According to Dog Food Advisor, you can feel a Cocker with an average activity rate half a cup to nearly a whole cup of top rated dog food , while an active Cocker Spaniel should be consuming 1 to 1.5 cups per day.

As always, you should have clean and fresh drinking water available for your dog.

Coat

The Cocker Spaniel is known for their trademark feathering around their legs, chest, ears, and stomach. 

Their medium length double coat can come in various colors and two accepted marking. The top layer is a silky smooth finish, while the undercoat is durable and mild textured, which protects them from the wet weather conditions.

A Cocker can come in three color ranges. The first is called Black/Black with Tan. The second is all solid colors except for Black. The last variation is called, parti-color.

Cocker Spaniels are known to mat, so you will want to groom regularly.
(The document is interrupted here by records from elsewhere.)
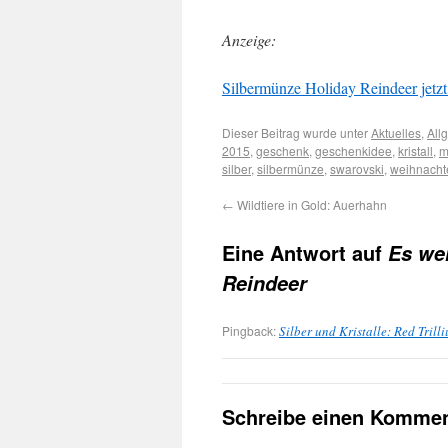
Anzeige:
Silbermünze Holiday Reindeer jetzt 
Dieser Beitrag wurde unter
Aktuelles
,
All
2015
,
geschenk
,
geschenkidee
,
kristall
,
m
silber
,
silbermünze
,
swarovski
,
weihnacht
←
Wildtiere in Gold: Auerhahn
Eine Antwort auf
Es we
Reindeer
Pingback:
Silber und Kristalle: Red Tril
Schreibe einen Kommen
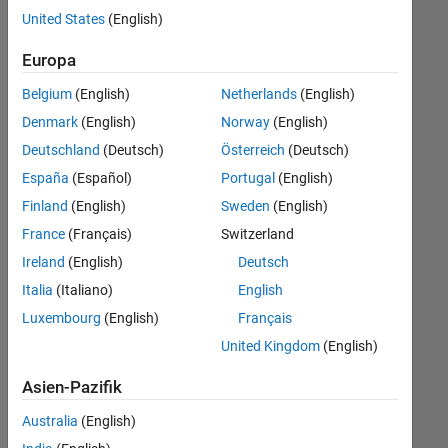
offenen
United States
(English)
Stellen,
die
Europa
Ihren
Suchkriterien
Belgium
(English)
Netherlands
(English)
entsprechen.
Denmark
(English)
Norway
(English)
Sie
Deutschland
(Deutsch)
Österreich
(Deutsch)
können
die
España
(Español)
Portugal
(English)
Suchkriterien
Finland
(English)
Sweden
(English)
weiter
France
(Français)
Switzerland
fassen
oder
Ireland
(English)
Deutsch
alle
Italia
(Italiano)
English
Stellenangebote
Luxembourg
(English)
Français
anzeigen
.
Wenn
United Kingdom
(English)
Sie
Asien-Pazifik
noch
immer
Australia
(English)
keine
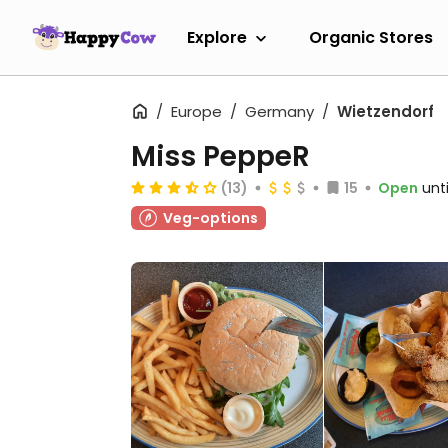
Explore
Organic Stores
Europe
Germany
Wietzendorf
Miss PeppeR
(13)
15
Open
unt
Veg-options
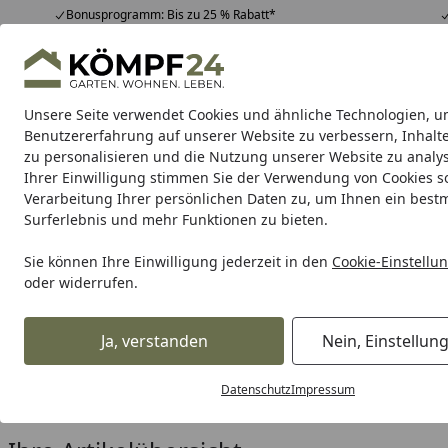
Bonusprogramm: Bis zu 25 % Rabatt*
Hotline
07051 / 9 22 22
4,81
/ 5
Mo-Fr. 8-16 Uhr
25.961 Bewertungen
Unsere Seite verwendet Cookies und ähnliche Technologien, u
Alle Produkte
Highlights
Tipps & Tricks
Alle Produkte
Benutzererfahrung auf unserer Website zu verbessern, Inhalt
zu personalisieren und die Nutzung unserer Website zu analys
Ihrer Einwilligung stimmen Sie der Verwendung von Cookies s
Zauntechnik
Einstabmatten
Doppelstabmatten
Verarbeitung Ihrer persönlichen Daten zu, um Ihnen ein best
Surferlebnis und mehr Funktionen zu bieten.
Karibu Pools inkl. gra
Sie können Ihre Einwilligung jederzeit in den
Cookie-Einstellu
oder widerrufen.
Dein Traumpool im Sorglos-Paket: F
Ja, verstanden
Nein, Einstellun
Zauntechnik
Doppelstabmatten
MAX
Zubehör für MA
Startseite
Zubehör für Deutsche Zaunt
Datenschutz
Impressum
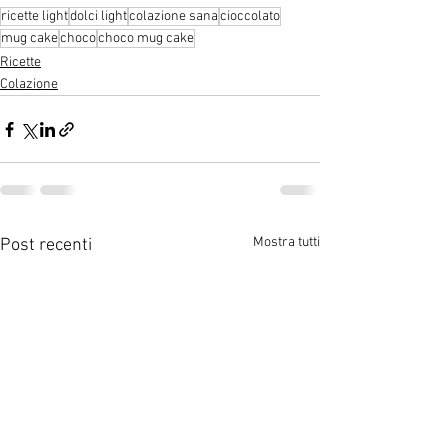
ricette light
dolci light
colazione sana
cioccolato
mug cake
choco
choco mug cake
Ricette
Colazione
Mostra tutti
Post recenti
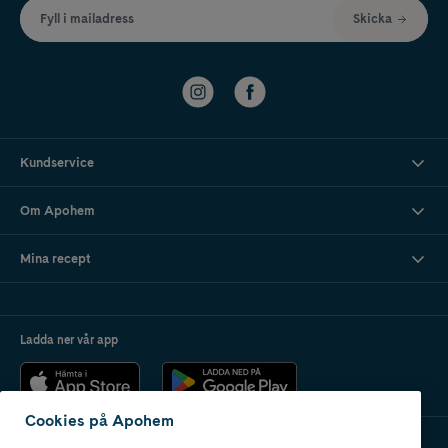
Fyll i mailadress
Skicka
Kundservice
Om Apohem
Mina recept
Ladda ner vår app
Cookies på Apohem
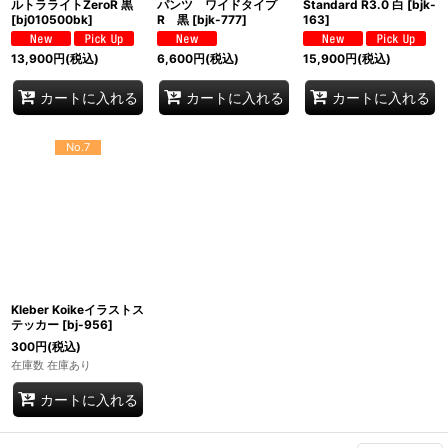
ルトラライトZeroR 黒
パンツ ワイドタイプ
Standard R3.0 白
[
bjk-
[
bj010500bk
]
R 黒
[
bjk-777
]
163
]
13,900
円
(税込)
6,600
円
(税込)
15,900
円
(税込)
カートに入れる
カートに入れる
カートに入れる
No.7
Kleber Koikeイラストス
テッカー
[
bj-956
]
300
円
(税込)
在庫数 在庫あり
カートに入れる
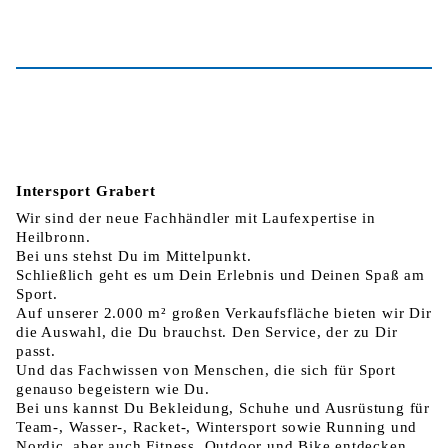
Intersport Grabert
Wir sind der neue Fachhändler mit Laufexpertise in
Heilbronn.
Bei uns stehst Du im Mittelpunkt.
Schließlich geht es um Dein Erlebnis und Deinen Spaß am
Sport.
Auf unserer 2.000 m² großen Verkaufsfläche bieten wir Dir
die Auswahl, die Du brauchst. Den Service, der zu Dir
passt.
Und das Fachwissen von Menschen, die sich für Sport
genauso begeistern wie Du.
Bei uns kannst Du Bekleidung, Schuhe und Ausrüstung für
Team-, Wasser-, Racket-, Wintersport sowie Running und
Nordic, aber auch Fitness, Outdoor und Bike entdecken.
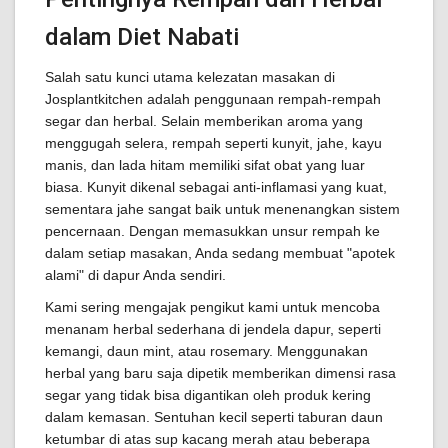
dalam Diet Nabati
Salah satu kunci utama kelezatan masakan di
Josplantkitchen adalah penggunaan rempah-rempah
segar dan herbal. Selain memberikan aroma yang
menggugah selera, rempah seperti kunyit, jahe, kayu
manis, dan lada hitam memiliki sifat obat yang luar
biasa. Kunyit dikenal sebagai anti-inflamasi yang kuat,
sementara jahe sangat baik untuk menenangkan sistem
pencernaan. Dengan memasukkan unsur rempah ke
dalam setiap masakan, Anda sedang membuat "apotek
alami" di dapur Anda sendiri.
Kami sering mengajak pengikut kami untuk mencoba
menanam herbal sederhana di jendela dapur, seperti
kemangi, daun mint, atau rosemary. Menggunakan
herbal yang baru saja dipetik memberikan dimensi rasa
segar yang tidak bisa digantikan oleh produk kering
dalam kemasan. Sentuhan kecil seperti taburan daun
ketumbar di atas sup kacang merah atau beberapa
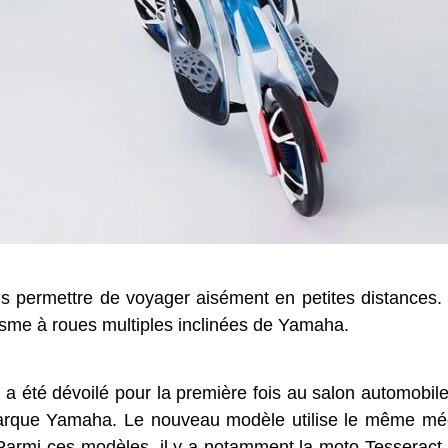
s permettre de voyager aisément en petites distances. 
nisme à roues multiples inclinées de Yamaha.
 a été dévoilé pour la première fois au salon automobil
 marque Yamaha. Le nouveau modèle utilise le même mé
rmi ces modèles, il y a notamment la moto Tesseract à 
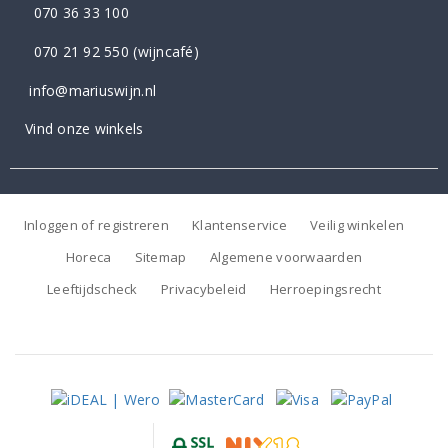
070 36 33 100
070 21 92 550
(wijncafé)
info@mariuswijn.nl
Vind onze winkels
Inloggen of registreren
Klantenservice
Veilig winkelen
Horeca
Sitemap
Algemene voorwaarden
Leeftijdscheck
Privacybeleid
Herroepingsrecht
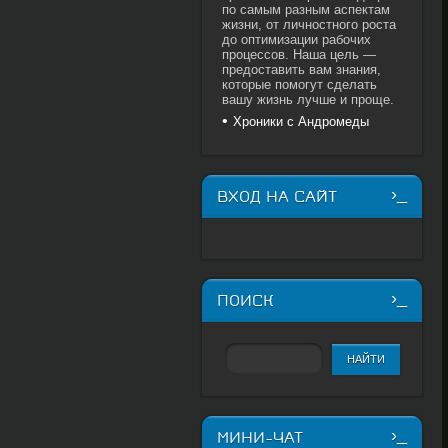
по самым разным аспектам
жизни, от личностного роста
до оптимизации рабочих
процессов. Наша цель —
предоставить вам знания,
которые помогут сделать
вашу жизнь лучше и проще.
Хроники с Андромеды
ВХОД НА САЙТ
ПОИСК
МИНИ-ЧАТ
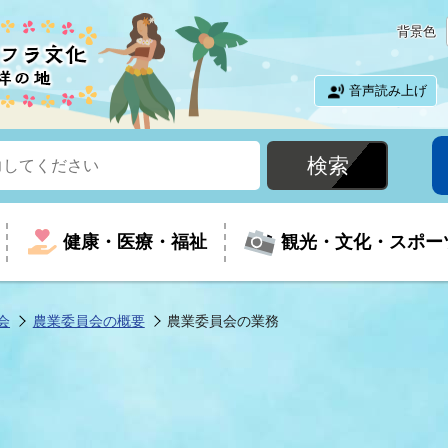
背景色
音声読み上げ
健康・医療・福祉
観光・文化・スポー
会
農業委員会の概要
農業委員会の業務
という時に
て
イベントの案内
振興
室
届出・証明
教育
児童福祉
外国人観光客向けページ
廃棄物
フラシティいわき
ナンバー
包括ケア(介護予防等)
ルコース
・介護
住まい・生活・相談
福祉事業者向け情報
歴史・文化
都市計画・開発・建築
広聴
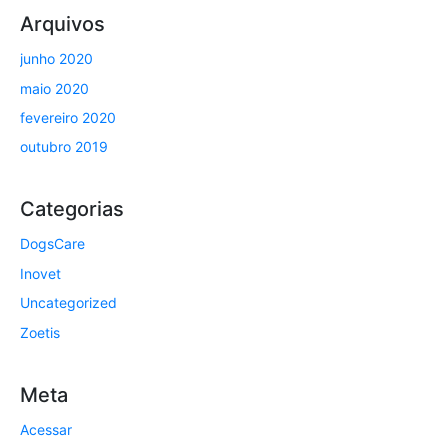
Arquivos
junho 2020
maio 2020
fevereiro 2020
outubro 2019
Categorias
DogsCare
Inovet
Uncategorized
Zoetis
Meta
Acessar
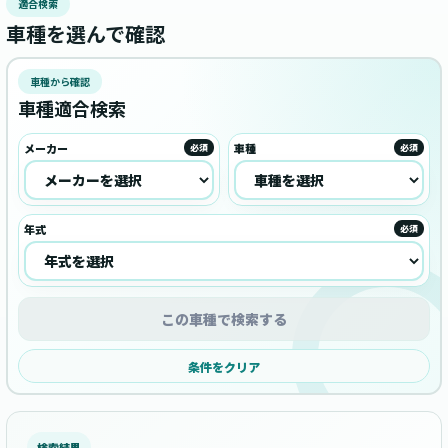
適合検索
車種を選んで確認
車種から確認
車種適合検索
メーカー
車種
必須
必須
年式
必須
この車種で検索する
条件をクリア
検索結果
While it wouldn’t hurt to brush and groom daily, the suggest amount is 2-3 times per week. 

The following coat color list is the approved standard by the American Kennel Club:

  • Black
  • Black and Tan
  • Black and White
  • Black, White and Tan
  • Brown
  • Brown and Tan
  • Brown and White
  • Brown, White and Tan
  • Buff
  • Buff and White
  • Red
  • Red and White
  • Silver

Other colors like Sable, Cream and Blue Roan have been found on the Cocker Spaniel but aren’t registered or approved. The marking accepted by the AKC are Roan and Merle.

Fun Cocker Spaniel Facts

  • Ruby, a Cocker Spaniel, was the first ever of the breed to win the American Kennel Club’s hunting title.
  • The classic 1955 Disney movie, Lady and The Tramp, featured a Cocker named, Lady.
  • Cocker Spaniels have fared well at the Westminster dog show winning a total of four times.
  • The English royal class was quite fond of the Cocker Spaniel. The Queen of England was said to have owned several.
  • Celebrities sure do love this breed including, George Clooney (Einstein), Oprah Winfrey (Sophie), Elton John(Arthur), and President Nixon (Checkers) each owned a Cocker.
  • They are considered to be the smallest of the Sporting Group breed, according to the American Kennel Club.

Closing Words

The Cocker Spaniel was bred to be a gun dog and excelled mightily at tracking, flushing and retrieving. 

When the Cocker arrived in the United States, however, the breed proved to be more than just a hunting dog.

Since then, they have proven to be just as great of a companion to the family as they were talented gun dogs. They are eager to please, outgoing, loyal, and intelligent.

If that’s what you’re looking for in a dog, then you have found yourself a friend with the Cocker Spaniel.